### [What this task involves]
Which lines in the items below contain the string "position"? Collect each one and copy it out in full.

### [Entries supplied]
------------
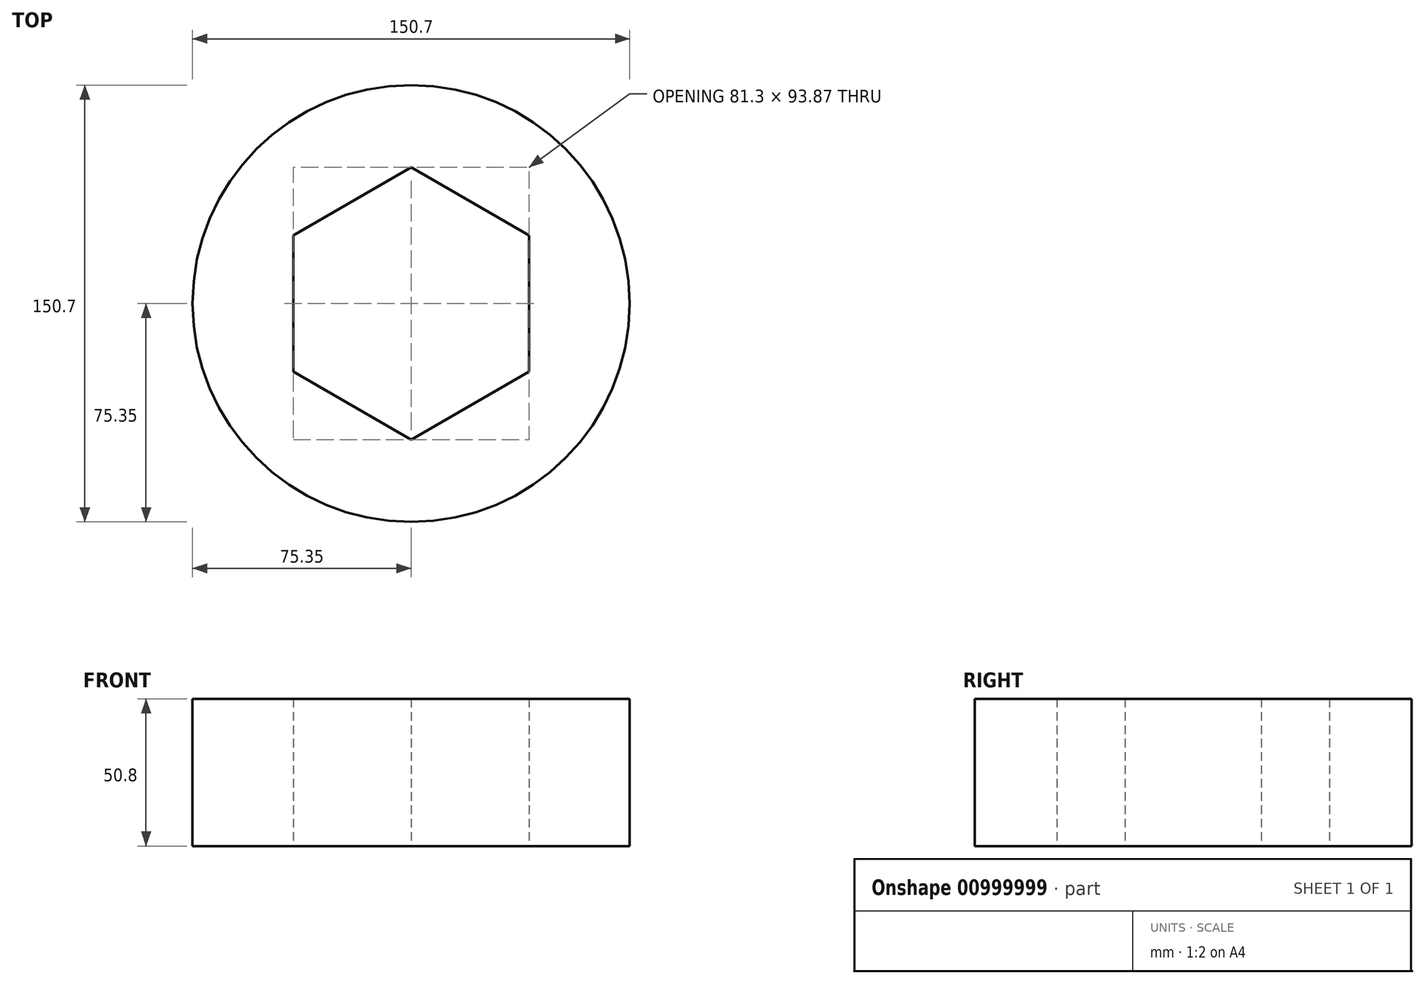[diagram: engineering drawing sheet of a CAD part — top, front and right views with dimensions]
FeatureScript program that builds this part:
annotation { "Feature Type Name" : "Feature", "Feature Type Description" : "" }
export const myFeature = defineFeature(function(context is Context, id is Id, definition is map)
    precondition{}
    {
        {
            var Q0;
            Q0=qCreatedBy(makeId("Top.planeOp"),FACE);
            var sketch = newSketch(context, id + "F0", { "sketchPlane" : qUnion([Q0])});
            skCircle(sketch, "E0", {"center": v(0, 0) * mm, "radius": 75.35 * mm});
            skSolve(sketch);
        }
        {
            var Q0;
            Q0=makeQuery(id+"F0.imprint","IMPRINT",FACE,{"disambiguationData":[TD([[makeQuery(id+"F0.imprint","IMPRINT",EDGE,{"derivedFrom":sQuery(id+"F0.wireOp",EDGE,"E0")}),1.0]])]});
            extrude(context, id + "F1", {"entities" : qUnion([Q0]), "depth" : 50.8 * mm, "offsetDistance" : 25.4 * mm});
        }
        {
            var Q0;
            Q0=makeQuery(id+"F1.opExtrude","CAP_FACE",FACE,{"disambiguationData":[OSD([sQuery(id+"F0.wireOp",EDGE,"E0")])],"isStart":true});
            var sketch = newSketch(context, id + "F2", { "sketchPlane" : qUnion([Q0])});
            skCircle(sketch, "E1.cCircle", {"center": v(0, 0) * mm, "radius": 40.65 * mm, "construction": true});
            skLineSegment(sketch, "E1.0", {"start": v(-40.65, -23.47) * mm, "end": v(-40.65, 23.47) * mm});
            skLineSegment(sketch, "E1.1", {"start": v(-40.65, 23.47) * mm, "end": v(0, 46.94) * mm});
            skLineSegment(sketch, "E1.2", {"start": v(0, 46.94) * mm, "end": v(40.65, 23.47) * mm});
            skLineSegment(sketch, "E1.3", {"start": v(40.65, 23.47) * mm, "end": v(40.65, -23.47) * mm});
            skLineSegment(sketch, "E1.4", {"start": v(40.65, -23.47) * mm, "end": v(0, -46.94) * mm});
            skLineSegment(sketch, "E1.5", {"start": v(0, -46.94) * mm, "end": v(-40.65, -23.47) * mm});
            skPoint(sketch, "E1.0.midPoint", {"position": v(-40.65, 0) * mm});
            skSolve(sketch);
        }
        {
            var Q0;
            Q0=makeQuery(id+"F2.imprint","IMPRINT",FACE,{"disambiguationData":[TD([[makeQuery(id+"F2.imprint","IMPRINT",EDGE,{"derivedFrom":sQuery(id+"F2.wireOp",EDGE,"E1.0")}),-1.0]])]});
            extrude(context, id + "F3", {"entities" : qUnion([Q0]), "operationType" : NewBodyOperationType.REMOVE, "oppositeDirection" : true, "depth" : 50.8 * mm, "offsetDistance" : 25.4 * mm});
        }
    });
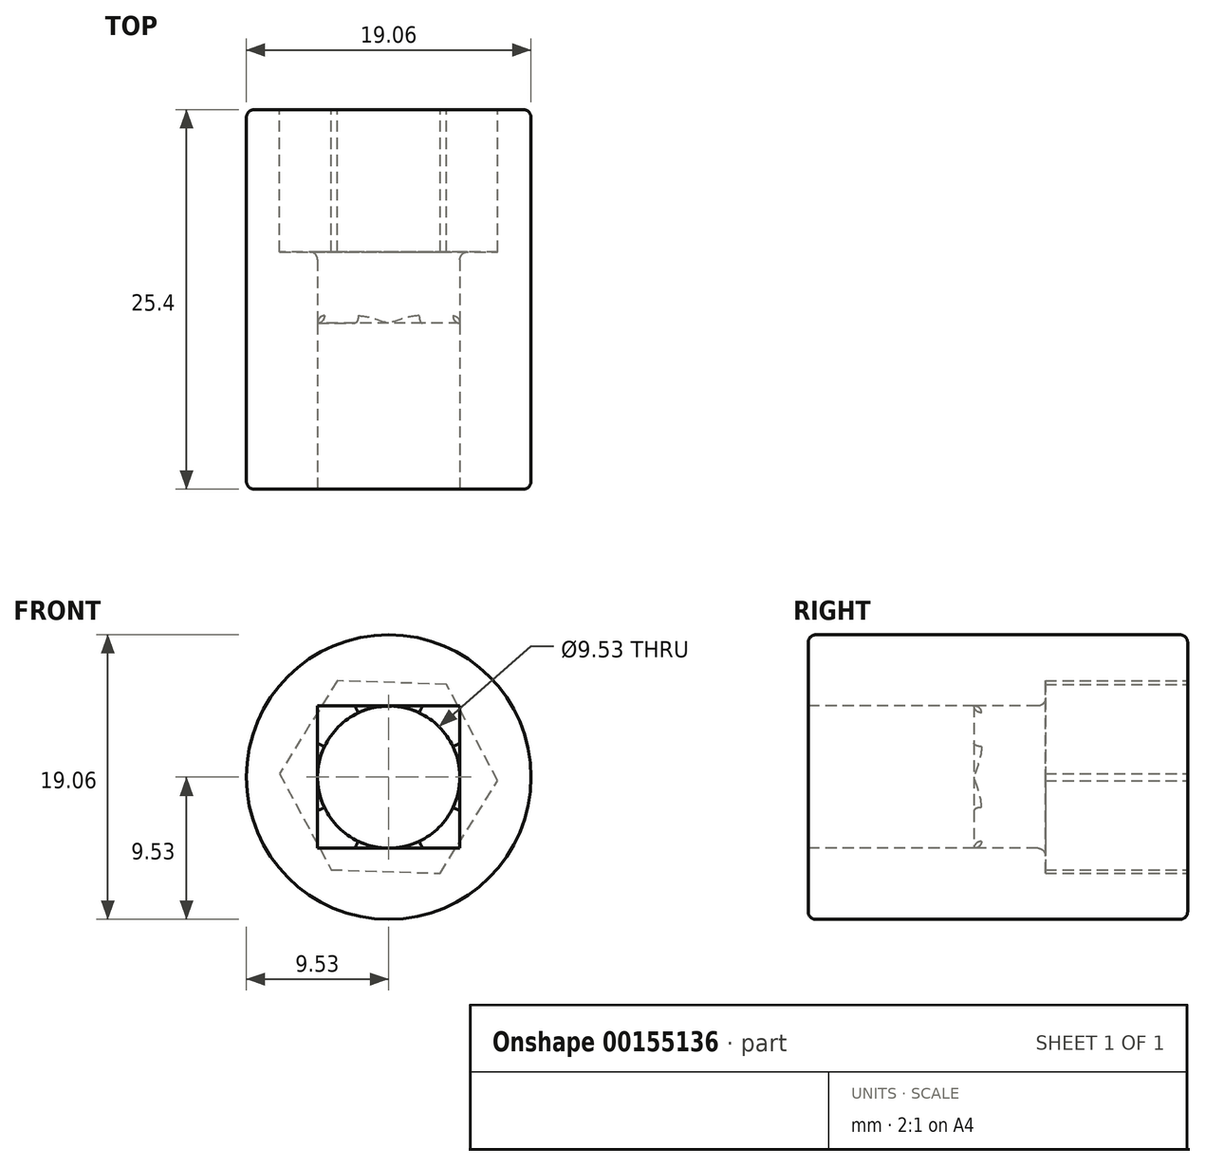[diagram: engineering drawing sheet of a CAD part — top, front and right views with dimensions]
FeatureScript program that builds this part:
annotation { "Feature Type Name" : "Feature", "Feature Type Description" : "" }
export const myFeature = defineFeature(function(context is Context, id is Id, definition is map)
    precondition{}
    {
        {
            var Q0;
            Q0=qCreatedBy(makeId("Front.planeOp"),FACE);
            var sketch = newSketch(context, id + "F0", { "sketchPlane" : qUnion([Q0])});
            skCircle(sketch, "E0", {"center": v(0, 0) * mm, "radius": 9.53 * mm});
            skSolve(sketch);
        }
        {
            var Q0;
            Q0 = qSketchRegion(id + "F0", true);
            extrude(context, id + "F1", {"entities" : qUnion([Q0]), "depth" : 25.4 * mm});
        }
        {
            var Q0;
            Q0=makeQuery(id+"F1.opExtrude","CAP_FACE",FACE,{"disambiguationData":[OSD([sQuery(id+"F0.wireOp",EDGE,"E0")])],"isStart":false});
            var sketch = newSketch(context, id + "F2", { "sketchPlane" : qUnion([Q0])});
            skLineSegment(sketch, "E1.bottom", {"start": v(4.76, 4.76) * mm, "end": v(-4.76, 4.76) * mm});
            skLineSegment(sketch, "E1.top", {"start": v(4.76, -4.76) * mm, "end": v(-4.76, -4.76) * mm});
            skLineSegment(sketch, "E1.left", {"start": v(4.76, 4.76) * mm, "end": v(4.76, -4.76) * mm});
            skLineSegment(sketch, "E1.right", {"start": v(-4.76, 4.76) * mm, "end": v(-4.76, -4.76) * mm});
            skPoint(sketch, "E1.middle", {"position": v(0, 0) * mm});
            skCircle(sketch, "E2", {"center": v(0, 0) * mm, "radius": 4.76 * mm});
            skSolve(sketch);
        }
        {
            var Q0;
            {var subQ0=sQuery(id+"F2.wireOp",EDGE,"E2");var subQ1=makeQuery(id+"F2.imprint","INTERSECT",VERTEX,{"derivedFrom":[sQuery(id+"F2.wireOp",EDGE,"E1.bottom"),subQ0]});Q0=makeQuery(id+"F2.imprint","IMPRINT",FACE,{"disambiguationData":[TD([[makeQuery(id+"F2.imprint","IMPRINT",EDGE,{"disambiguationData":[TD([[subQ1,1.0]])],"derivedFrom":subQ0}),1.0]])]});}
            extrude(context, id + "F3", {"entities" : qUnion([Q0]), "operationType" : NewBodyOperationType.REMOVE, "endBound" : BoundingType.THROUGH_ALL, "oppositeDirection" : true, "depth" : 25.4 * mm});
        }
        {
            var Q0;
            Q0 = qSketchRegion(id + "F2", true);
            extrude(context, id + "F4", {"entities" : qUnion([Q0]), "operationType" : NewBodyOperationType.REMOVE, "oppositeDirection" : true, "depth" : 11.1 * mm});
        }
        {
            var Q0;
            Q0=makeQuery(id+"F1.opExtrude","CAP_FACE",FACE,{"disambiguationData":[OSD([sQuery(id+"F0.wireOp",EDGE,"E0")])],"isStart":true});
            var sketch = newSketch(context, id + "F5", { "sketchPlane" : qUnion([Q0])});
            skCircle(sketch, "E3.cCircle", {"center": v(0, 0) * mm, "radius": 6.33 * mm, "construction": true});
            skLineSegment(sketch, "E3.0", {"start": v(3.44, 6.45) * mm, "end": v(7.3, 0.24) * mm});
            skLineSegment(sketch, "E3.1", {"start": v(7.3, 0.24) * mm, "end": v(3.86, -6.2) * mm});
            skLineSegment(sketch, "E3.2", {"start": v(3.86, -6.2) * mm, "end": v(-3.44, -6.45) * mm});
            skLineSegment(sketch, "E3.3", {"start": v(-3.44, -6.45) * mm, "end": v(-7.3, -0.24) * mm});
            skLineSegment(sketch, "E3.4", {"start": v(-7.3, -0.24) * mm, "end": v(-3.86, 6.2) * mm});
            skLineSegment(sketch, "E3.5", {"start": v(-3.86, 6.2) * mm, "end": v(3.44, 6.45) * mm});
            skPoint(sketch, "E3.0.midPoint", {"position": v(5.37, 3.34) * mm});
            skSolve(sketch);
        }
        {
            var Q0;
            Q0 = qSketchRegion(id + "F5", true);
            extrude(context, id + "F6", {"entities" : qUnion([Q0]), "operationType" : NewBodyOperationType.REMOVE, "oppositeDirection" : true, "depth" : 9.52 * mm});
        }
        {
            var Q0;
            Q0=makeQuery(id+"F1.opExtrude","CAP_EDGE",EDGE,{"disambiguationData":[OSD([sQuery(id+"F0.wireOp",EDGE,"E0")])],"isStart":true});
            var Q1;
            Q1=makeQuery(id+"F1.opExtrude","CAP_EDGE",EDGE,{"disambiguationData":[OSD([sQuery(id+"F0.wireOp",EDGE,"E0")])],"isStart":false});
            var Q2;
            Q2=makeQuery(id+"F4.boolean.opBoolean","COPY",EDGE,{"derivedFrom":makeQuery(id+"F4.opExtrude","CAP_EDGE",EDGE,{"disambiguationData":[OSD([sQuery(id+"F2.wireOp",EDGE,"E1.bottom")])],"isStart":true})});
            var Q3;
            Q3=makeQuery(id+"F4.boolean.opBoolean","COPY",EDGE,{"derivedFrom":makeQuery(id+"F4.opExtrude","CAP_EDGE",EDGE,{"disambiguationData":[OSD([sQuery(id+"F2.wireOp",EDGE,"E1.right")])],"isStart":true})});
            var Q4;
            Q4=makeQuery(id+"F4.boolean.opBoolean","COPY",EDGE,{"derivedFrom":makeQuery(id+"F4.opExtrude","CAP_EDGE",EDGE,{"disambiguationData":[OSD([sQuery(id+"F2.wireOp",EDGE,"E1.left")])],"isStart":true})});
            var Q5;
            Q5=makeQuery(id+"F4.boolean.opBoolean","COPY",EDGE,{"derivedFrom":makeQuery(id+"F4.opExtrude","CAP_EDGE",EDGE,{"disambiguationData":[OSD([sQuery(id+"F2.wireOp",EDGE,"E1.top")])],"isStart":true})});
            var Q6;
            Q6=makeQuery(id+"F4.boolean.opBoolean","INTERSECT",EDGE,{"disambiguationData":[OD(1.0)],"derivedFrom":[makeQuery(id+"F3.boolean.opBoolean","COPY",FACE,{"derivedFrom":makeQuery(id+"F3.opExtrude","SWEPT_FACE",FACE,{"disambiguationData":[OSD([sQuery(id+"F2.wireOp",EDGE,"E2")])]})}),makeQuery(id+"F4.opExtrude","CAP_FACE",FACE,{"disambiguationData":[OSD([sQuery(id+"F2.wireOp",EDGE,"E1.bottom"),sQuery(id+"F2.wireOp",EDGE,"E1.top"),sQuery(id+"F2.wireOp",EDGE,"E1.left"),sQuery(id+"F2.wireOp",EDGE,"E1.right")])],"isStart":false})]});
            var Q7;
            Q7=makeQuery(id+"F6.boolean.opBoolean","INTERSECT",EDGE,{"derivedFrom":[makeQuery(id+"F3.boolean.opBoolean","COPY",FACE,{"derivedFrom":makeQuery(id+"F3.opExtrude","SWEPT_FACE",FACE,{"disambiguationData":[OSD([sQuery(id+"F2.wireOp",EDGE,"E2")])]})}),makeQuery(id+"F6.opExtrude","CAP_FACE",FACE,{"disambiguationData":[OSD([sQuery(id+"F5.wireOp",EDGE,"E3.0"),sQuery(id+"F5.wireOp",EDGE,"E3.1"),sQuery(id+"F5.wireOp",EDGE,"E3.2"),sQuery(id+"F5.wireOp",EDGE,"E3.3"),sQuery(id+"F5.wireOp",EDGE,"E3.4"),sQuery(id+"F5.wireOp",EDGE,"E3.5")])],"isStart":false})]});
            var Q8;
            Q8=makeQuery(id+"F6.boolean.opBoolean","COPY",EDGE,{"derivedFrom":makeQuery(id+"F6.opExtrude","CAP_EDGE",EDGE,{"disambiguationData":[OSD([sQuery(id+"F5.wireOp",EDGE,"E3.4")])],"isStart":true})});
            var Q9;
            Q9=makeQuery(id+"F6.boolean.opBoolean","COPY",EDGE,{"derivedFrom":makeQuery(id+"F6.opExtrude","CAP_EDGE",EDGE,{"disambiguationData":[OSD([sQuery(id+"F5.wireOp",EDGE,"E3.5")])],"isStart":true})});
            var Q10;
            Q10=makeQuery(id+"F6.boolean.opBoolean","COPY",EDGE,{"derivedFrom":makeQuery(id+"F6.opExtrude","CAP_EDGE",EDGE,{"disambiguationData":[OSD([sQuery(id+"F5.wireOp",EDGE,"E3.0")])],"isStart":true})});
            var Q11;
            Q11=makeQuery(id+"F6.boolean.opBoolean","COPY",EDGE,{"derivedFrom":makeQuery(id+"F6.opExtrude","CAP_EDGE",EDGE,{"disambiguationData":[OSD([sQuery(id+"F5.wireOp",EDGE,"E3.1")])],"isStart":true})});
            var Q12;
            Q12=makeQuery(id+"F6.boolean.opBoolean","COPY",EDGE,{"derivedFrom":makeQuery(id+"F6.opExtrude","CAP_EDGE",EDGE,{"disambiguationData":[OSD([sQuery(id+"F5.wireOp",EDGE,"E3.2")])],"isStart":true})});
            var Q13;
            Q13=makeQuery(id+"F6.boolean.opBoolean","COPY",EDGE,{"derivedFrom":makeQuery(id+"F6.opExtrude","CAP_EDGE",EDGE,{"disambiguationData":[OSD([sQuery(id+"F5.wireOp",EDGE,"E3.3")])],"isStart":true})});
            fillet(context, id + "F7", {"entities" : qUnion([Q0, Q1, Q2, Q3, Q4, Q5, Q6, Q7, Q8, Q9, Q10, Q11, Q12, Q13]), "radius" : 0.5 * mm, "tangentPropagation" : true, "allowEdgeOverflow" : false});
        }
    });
------------
### [Reply to the exercise]
            skPoint(sketch, "E1.0.midPoint", {"position": v(-40.65, 0) * mm});
            skPoint(sketch, "E1.middle", {"position": v(0, 0) * mm});
            skPoint(sketch, "E3.0.midPoint", {"position": v(5.37, 3.34) * mm});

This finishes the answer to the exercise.